Start MATERIAL SHOWN

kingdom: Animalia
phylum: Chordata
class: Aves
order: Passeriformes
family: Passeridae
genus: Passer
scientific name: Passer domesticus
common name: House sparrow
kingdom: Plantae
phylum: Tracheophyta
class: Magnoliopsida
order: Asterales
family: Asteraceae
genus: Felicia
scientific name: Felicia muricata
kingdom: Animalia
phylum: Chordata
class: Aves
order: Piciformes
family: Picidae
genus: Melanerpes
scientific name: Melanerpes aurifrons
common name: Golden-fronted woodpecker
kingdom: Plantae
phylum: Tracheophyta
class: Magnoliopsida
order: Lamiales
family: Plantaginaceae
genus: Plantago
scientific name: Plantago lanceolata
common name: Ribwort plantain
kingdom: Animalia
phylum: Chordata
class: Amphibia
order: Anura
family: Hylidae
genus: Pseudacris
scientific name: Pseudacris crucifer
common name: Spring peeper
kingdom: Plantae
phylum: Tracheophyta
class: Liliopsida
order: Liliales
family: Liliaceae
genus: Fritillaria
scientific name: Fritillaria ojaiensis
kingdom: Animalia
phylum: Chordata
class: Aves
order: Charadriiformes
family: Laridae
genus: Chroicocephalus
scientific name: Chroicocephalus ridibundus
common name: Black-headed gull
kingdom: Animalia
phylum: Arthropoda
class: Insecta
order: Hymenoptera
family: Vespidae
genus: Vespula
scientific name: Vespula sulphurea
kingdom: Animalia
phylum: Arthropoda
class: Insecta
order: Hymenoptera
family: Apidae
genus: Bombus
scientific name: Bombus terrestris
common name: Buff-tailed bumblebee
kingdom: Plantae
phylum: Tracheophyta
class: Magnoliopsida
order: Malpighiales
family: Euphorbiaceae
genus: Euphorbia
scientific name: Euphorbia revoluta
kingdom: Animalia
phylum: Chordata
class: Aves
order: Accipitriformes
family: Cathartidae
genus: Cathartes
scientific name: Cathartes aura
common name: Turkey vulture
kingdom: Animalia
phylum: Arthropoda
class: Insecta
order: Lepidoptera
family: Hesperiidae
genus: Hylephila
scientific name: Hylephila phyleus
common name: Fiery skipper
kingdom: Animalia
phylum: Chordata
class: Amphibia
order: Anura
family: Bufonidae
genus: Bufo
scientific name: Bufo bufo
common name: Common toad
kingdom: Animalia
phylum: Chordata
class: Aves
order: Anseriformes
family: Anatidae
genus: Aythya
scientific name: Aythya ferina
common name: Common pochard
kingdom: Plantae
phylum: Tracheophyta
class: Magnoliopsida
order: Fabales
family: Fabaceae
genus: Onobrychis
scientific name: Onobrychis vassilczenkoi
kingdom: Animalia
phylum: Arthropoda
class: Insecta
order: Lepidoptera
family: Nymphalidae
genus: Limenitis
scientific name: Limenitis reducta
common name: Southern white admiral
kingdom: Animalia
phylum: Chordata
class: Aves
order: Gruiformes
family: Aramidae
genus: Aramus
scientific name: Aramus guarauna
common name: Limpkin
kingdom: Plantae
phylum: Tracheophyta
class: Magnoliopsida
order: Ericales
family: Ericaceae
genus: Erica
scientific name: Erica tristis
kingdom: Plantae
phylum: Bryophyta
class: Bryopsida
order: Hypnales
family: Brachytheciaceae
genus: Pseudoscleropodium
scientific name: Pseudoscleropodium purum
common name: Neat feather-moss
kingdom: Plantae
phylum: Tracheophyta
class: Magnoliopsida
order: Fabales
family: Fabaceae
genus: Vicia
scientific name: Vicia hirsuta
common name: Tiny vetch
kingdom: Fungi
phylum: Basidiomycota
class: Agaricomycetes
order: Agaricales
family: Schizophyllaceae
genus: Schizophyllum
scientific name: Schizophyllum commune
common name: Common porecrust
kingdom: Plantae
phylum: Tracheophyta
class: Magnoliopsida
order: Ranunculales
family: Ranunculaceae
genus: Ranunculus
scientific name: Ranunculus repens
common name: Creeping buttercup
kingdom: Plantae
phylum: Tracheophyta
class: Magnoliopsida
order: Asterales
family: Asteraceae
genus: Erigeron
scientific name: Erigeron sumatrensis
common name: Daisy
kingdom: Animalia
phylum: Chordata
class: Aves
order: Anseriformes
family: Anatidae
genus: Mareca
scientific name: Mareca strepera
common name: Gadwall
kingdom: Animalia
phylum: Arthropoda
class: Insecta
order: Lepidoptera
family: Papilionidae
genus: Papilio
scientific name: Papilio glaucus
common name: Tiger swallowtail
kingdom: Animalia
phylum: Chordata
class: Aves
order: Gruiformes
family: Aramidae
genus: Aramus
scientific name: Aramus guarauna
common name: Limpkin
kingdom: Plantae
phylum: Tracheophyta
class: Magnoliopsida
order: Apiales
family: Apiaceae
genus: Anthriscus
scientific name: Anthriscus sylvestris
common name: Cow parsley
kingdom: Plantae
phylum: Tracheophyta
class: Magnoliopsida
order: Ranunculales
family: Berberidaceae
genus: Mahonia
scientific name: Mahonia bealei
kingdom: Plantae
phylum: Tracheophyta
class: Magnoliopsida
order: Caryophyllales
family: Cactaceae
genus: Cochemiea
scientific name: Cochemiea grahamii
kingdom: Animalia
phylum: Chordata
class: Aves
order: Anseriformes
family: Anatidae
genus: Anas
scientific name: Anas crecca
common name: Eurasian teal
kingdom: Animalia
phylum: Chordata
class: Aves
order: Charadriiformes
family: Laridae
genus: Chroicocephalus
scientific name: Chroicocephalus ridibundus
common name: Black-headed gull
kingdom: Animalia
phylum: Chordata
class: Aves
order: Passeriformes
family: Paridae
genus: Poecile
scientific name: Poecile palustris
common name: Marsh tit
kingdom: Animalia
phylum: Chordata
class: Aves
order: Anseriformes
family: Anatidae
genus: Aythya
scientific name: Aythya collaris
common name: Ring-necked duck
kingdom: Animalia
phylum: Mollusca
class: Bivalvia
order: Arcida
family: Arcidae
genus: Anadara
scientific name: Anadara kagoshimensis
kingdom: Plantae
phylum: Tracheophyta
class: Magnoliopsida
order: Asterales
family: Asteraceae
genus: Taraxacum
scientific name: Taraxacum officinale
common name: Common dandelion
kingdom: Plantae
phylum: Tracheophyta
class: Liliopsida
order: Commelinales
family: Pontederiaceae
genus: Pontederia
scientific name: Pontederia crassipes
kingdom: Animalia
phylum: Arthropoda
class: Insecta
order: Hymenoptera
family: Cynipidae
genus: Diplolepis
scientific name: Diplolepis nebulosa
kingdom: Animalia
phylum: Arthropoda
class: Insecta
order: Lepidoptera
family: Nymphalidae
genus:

End MATERIAL SHOWN

◆ **EXERCISE TASK**
Reproduce all of the lines above verbatim, in their original order.

◆ **CORRECT OUTPUT**
kingdom: Animalia
phylum: Chordata
class: Aves
order: Passeriformes
family: Passeridae
genus: Passer
scientific name: Passer domesticus
common name: House sparrow
kingdom: Plantae
phylum: Tracheophyta
class: Magnoliopsida
order: Asterales
family: Asteraceae
genus: Felicia
scientific name: Felicia muricata
kingdom: Animalia
phylum: Chordata
class: Aves
order: Piciformes
family: Picidae
genus: Melanerpes
scientific name: Melanerpes aurifrons
common name: Golden-fronted woodpecker
kingdom: Plantae
phylum: Tracheophyta
class: Magnoliopsida
order: Lamiales
family: Plantaginaceae
genus: Plantago
scientific name: Plantago lanceolata
common name: Ribwort plantain
kingdom: Animalia
phylum: Chordata
class: Amphibia
order: Anura
family: Hylidae
genus: Pseudacris
scientific name: Pseudacris crucifer
common name: Spring peeper
kingdom: Plantae
phylum: Tracheophyta
class: Liliopsida
order: Liliales
family: Liliaceae
genus: Fritillaria
scientific name: Fritillaria ojaiensis
kingdom: Animalia
phylum: Chordata
class: Aves
order: Charadriiformes
family: Laridae
genus: Chroicocephalus
scientific name: Chroicocephalus ridibundus
common name: Black-headed gull
kingdom: Animalia
phylum: Arthropoda
class: Insecta
order: Hymenoptera
family: Vespidae
genus: Vespula
scientific name: Vespula sulphurea
kingdom: Animalia
phylum: Arthropoda
class: Insecta
order: Hymenoptera
family: Apidae
genus: Bombus
scientific name: Bombus terrestris
common name: Buff-tailed bumblebee
kingdom: Plantae
phylum: Tracheophyta
class: Magnoliopsida
order: Malpighiales
family: Euphorbiaceae
genus: Euphorbia
scientific name: Euphorbia revoluta
kingdom: Animalia
phylum: Chordata
class: Aves
order: Accipitriformes
family: Cathartidae
genus: Cathartes
scientific name: Cathartes aura
common name: Turkey vulture
kingdom: Animalia
phylum: Arthropoda
class: Insecta
order: Lepidoptera
family: Hesperiidae
genus: Hylephila
scientific name: Hylephila phyleus
common name: Fiery skipper
kingdom: Animalia
phylum: Chordata
class: Amphibia
order: Anura
family: Bufonidae
genus: Bufo
scientific name: Bufo bufo
common name: Common toad
kingdom: Animalia
phylum: Chordata
class: Aves
order: Anseriformes
family: Anatidae
genus: Aythya
scientific name: Aythya ferina
common name: Common pochard
kingdom: Plantae
phylum: Tracheophyta
class: Magnoliopsida
order: Fabales
family: Fabaceae
genus: Onobrychis
scientific name: Onobrychis vassilczenkoi
kingdom: Animalia
phylum: Arthropoda
class: Insecta
order: Lepidoptera
family: Nymphalidae
genus: Limenitis
scientific name: Limenitis reducta
common name: Southern white admiral
kingdom: Animalia
phylum: Chordata
class: Aves
order: Gruiformes
family: Aramidae
genus: Aramus
scientific name: Aramus guarauna
common name: Limpkin
kingdom: Plantae
phylum: Tracheophyta
class: Magnoliopsida
order: Ericales
family: Ericaceae
genus: Erica
scientific name: Erica tristis
kingdom: Plantae
phylum: Bryophyta
class: Bryopsida
order: Hypnales
family: Brachytheciaceae
genus: Pseudoscleropodium
scientific name: Pseudoscleropodium purum
common name: Neat feather-moss
kingdom: Plantae
phylum: Tracheophyta
class: Magnoliopsida
order: Fabales
family: Fabaceae
genus: Vicia
scientific name: Vicia hirsuta
common name: Tiny vetch
kingdom: Fungi
phylum: Basidiomycota
class: Agaricomycetes
order: Agaricales
family: Schizophyllaceae
genus: Schizophyllum
scientific name: Schizophyllum commune
common name: Common porecrust
kingdom: Plantae
phylum: Tracheophyta
class: Magnoliopsida
order: Ranunculales
family: Ranunculaceae
genus: Ranunculus
scientific name: Ranunculus repens
common name: Creeping buttercup
kingdom: Plantae
phylum: Tracheophyta
class: Magnoliopsida
order: Asterales
family: Asteraceae
genus: Erigeron
scientific name: Erigeron sumatrensis
common name: Daisy
kingdom: Animalia
phylum: Chordata
class: Aves
order: Anseriformes
family: Anatidae
genus: Mareca
scientific name: Mareca strepera
common name: Gadwall
kingdom: Animalia
phylum: Arthropoda
class: Insecta
order: Lepidoptera
family: Papilionidae
genus: Papilio
scientific name: Papilio glaucus
common name: Tiger swallowtail
kingdom: Animalia
phylum: Chordata
class: Aves
order: Gruiformes
family: Aramidae
genus: Aramus
scientific name: Aramus guarauna
common name: Limpkin
kingdom: Plantae
phylum: Tracheophyta
class: Magnoliopsida
order: Apiales
family: Apiaceae
genus: Anthriscus
scientific name: Anthriscus sylvestris
common name: Cow parsley
kingdom: Plantae
phylum: Tracheophyta
class: Magnoliopsida
order: Ranunculales
family: Berberidaceae
genus: Mahonia
scientific name: Mahonia bealei
kingdom: Plantae
phylum: Tracheophyta
class: Magnoliopsida
order: Caryophyllales
family: Cactaceae
genus: Cochemiea
scientific name: Cochemiea grahamii
kingdom: Animalia
phylum: Chordata
class: Aves
order: Anseriformes
family: Anatidae
genus: Anas
scientific name: Anas crecca
common name: Eurasian teal
kingdom: Animalia
phylum: Chordata
class: Aves
order: Charadriiformes
family: Laridae
genus: Chroicocephalus
scientific name: Chroicocephalus ridibundus
common name: Black-headed gull
kingdom: Animalia
phylum: Chordata
class: Aves
order: Passeriformes
family: Paridae
genus: Poecile
scientific name: Poecile palustris
common name: Marsh tit
kingdom: Animalia
phylum: Chordata
class: Aves
order: Anseriformes
family: Anatidae
genus: Aythya
scientific name: Aythya collaris
common name: Ring-necked duck
kingdom: Animalia
phylum: Mollusca
class: Bivalvia
order: Arcida
family: Arcidae
genus: Anadara
scientific name: Anadara kagoshimensis
kingdom: Plantae
phylum: Tracheophyta
class: Magnoliopsida
order: Asterales
family: Asteraceae
genus: Taraxacum
scientific name: Taraxacum officinale
common name: Common dandelion
kingdom: Plantae
phylum: Tracheophyta
class: Liliopsida
order: Commelinales
family: Pontederiaceae
genus: Pontederia
scientific name: Pontederia crassipes
kingdom: Animalia
phylum: Arthropoda
class: Insecta
order: Hymenoptera
family: Cynipidae
genus: Diplolepis
scientific name: Diplolepis nebulosa
kingdom: Animalia
phylum: Arthropoda
class: Insecta
order: Lepidoptera
family: Nymphalidae
genus:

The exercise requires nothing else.